**WHAT TO PRODUCE**
Retype, character for character, the lines in the entries below starting at the line that contains "button on this page. After you have uplo" and ending at the line that contains "To submit additional". Include both of those lines and nothing outside that span.

(DATA SECTION Opens)

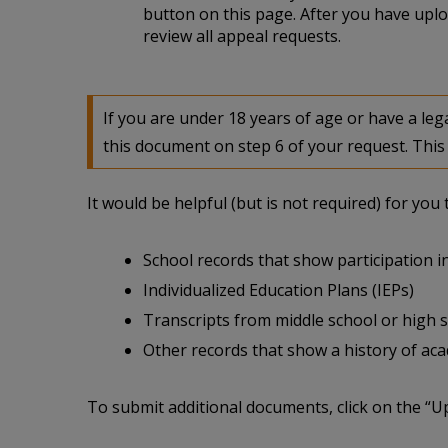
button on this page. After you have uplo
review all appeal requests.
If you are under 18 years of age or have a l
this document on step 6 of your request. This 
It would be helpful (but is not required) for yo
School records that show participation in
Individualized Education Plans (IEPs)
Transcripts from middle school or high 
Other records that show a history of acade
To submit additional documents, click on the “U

(DATA SECTION Closes)
(DATA SECTION Opens)

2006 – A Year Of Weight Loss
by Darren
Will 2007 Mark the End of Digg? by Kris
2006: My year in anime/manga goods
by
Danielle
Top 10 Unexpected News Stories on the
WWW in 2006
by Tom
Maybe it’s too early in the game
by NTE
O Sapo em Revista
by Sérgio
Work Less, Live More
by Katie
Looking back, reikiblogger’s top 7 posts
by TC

(DATA SECTION Closes)

**YOUR SOLUTION**
button on this page. After you have uplo
review all appeal requests.
If you are under 18 years of age or have a l
this document on step 6 of your request. This 
It would be helpful (but is not required) for yo
School records that show participation in
Individualized Education Plans (IEPs)
Transcripts from middle school or high 
Other records that show a history of acade
To submit additional documents, click on the “U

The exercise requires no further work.